A lot of people work under the table but do not get nailed for unpaid taxes. Unless he signed a 1099 making him responsible for his own taxes, kept an over abundant bank account or was honest / weird enough to write in his total gross income on his tax return form, it’s pretty difficult for the government to track someone down for working on their own. Now, about the Social Security, my wife paid very little into it due to the fact that she was a stay at home wife and mother but she still gets a social security check. It ain’t much, but it’s still a check. https://www.kiplinger.com/article/r...ome-parents-can-still-qualify-for-social.html Now, it seems to me that if your sister in law worked for someone who didn’t take out the proper taxation and SS (plus matching) it’s time to sue the guy.
SIL chose not to have SS taken out of her teaching career, so there was no SS there for her to collect. I have an old famer buddy of mine, back in Indiana, that doesn't get SS either due to his career was running the family farm.
Unless she was working during FDR’s administration when in the beginning of the FICA it was voluntary, an employer HAS to take out for SS. Just like Federal and State taxes, FICA deductions are not voluntary. Either way, if they owe the iRS a bunch of change, according to what information I have found, they should still get a check. https://money.com/true-or-false-you-wont-get-a-stimulus-check-if-you-owe-money-to-the-irs/ Somebody been telling you a fib bro.......
If she worked for a government school,as in on a base,she could have been under the old CRS retirement. It was I think the early eighties when the federal government switched to FERS a much less generous system that depended on SS for one of the three legs.
I remember when I worked for a local government agency and I noticed on my paycheck that FICA was not deducted. I then became more familiar with the PERS (Public Employees Retirement System). I kind of didn't like that mainly being unfamiliar with it. After a trip to the library (no internet then) I found it being just another concept of retirement income. I was at ease having found out the difference between PERS and Social Security (FICA).
Cody didn’t write anything about working with the government as a teacher so I didn’t even think of FERS but alas, I do humbly apologize for missing the alternative retirement fund. That written, should she not still be getting a retirement check of some sort or did someone drop the ball?
Maybe not. My understanding to be eligible for SS you have to have worked a minimum of 10 years with a company that pays into the - for lack of a better explanation - SS fund to be eligible for the traditional social security benefits for retirement.
You need 10 Quarters to be eligible, I was under FERS. I get Social Security, A pension check which I contributed to, and an annuity check.

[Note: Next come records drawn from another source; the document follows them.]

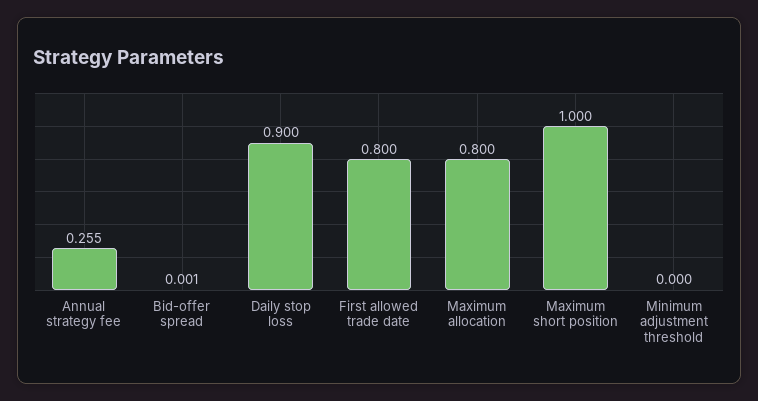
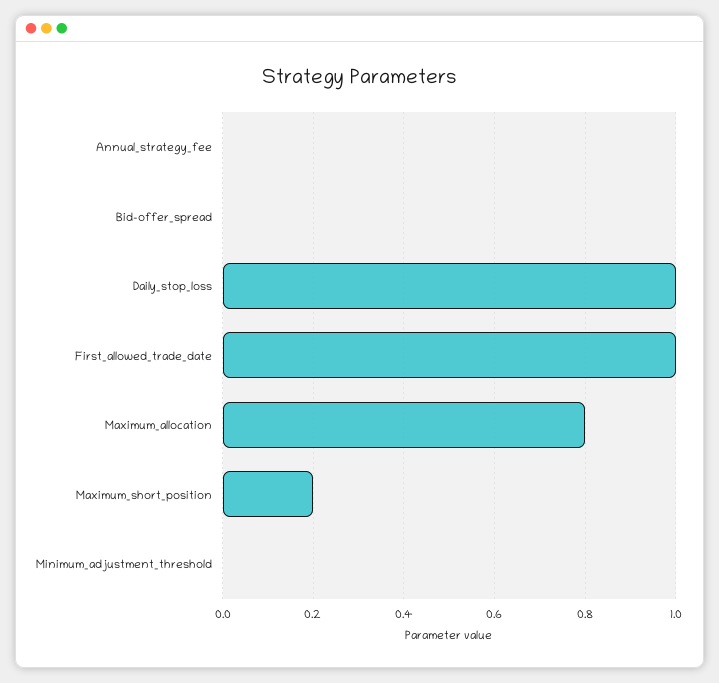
  {
-   "Annual strategy fee": 0.255,
+   "Annual strategy fee": 0,
    "Bid-offer spread": 0.001,
-   "Daily stop loss": 0.9,
+   "Daily stop loss": 1,
-   "First allowed trade date": 0.8,
+   "First allowed trade date": 1,
    "Maximum allocation": 0.8,
-   "Maximum short position": 1,
+   "Maximum short position": 0.2,
    "Minimum adjustment threshold": 0
  }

My annuity check from what was called the TSP,(401k equivalent) thrift savings account, towards the end off my career I was putting a total of 17% of my gross into it. the govt was matching up to 5%.

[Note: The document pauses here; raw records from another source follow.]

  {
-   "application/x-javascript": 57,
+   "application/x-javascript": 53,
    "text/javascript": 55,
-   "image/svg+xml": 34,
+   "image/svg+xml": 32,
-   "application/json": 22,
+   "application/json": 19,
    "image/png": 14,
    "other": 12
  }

Yeah, I looked at it but decided you meant 10 yrs accumulated with one or more employers so all is well Von.
I know a retired EPA guy who swears that because of his annuity derived from an earlier government job he won’t get a check. I told him that it was my understanding that if a person made 100K (or something along those lines) that he might not but getting an annuity doesn’t disqualify him. The bottom line is that he’s going to check into it a little further.